CHILE:A Chilean prosecutor has recommended that former Peruvian president Alberto Fujimori be extradited back to Peru, opening the way for him to face charges of corruption and human rights violations allegedly committed while he was chief of state.
On Thursday a Chilean supreme court judge ordered Mr Fujimori to be placed under house arrest. The former president has been detained in Chile since late 2005, awaiting the outcome of his extradition case.
Mr Fujimori, now 68, was an obscure rector at an agricultural college when he won a long-shot bid for the presidency in 1990. He was a colourful and autocratic figure during the decade he served as president.
His administration routed left-wing guerrillas and helped revive Peru's economy, but critics say he also was corrupt and brutal, dissolving parliament and dispatching death squads in the name of fighting terrorism.
The prosecutor's finding on Thursday was a major victory for the current Peruvian government's attempt to force him to answer those charges.

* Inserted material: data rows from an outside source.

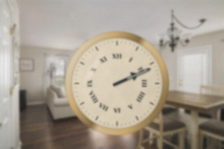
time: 2:11
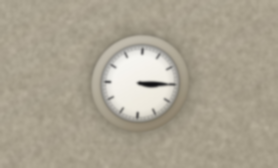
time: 3:15
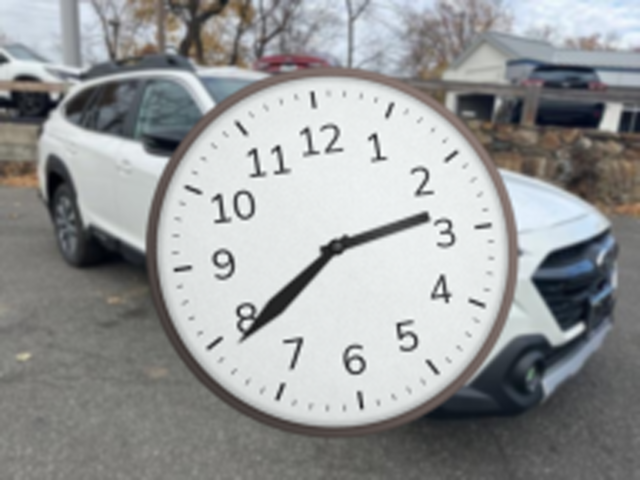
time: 2:39
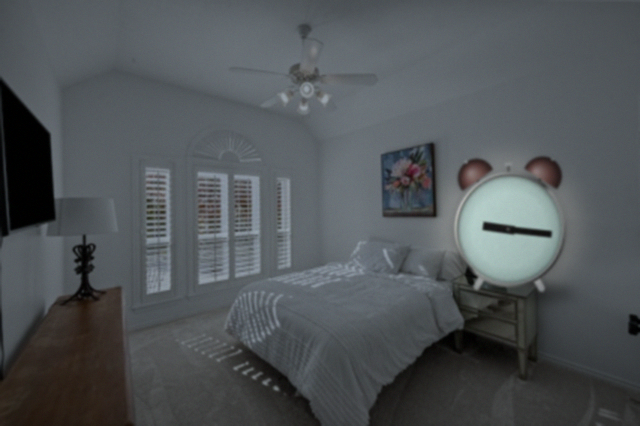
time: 9:16
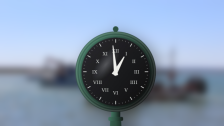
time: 12:59
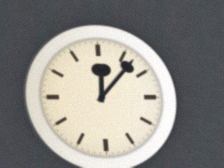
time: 12:07
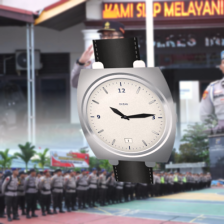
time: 10:14
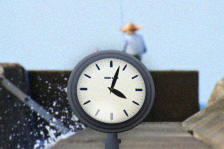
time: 4:03
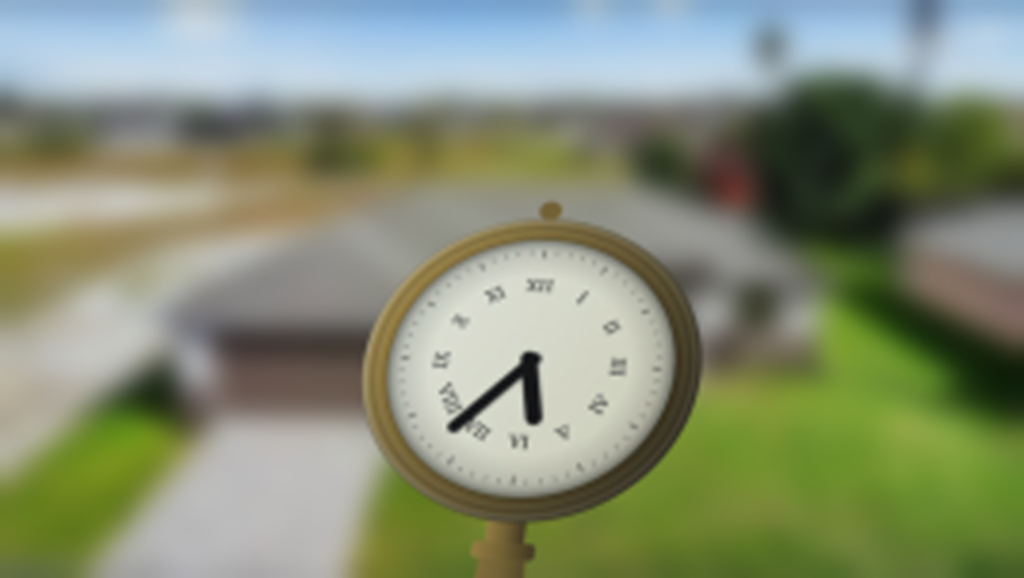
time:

"Time has showed us correct, and now we must allow Chilean justice to act," Peruvian foreign minister José Antonio Garcia Belaúnde told reporters in Lima.
The 50-page extradition finding by Chilean state prosecutor Mónica Maldonado is nonbinding, but authorities said it will hold great sway with the tribunal assigned to decide on the extradition request. The prosecutor found that Peru had submitted sufficient evidence to warrant extradition of Mr Fujimori for both corruption and violations of human rights.
Peruvian authorities say Mr Fujimori embezzled millions of dollars from the country while he was president and that he bears responsibility for two massacres, one at a university campus and one in a Lima neighbourhood, Barrios Altos, that left a total of 25 people dead.
Some of the embezzled funds allegedly ended up in the hands of Mr Fujimori's ex-intelligence chief, Vladimiro Montesinos, now imprisoned in Lima on corruption, arms smuggling and other charges.
The extradition process, which has already lasted 18 months, has been an extremely sensitive matter among two neighbouring, but rival nations. Chile and Peru have a disputed maritime boundary and lingering bad blood from a 19th-century war won by Chile, resulting in it annexing a large chunk of Peruvian territory.
Mr Fujimori's lawyer, Francisco Velozo, downplayed the result as a "necessary step," but stressed that it was far from the end of the matter. Mr Fujimori's daughter, Keiko Fujimori, a Peruvian MP, said she had spoken with her father, who is free on bail.
"We're keeping up a positive spirit," she said in Lima.
Relatives of people slain during Mr Fujimori's regime were planning a march in front of the Chilean embassy in Lima to demand that the ex-president be brought back to face trial.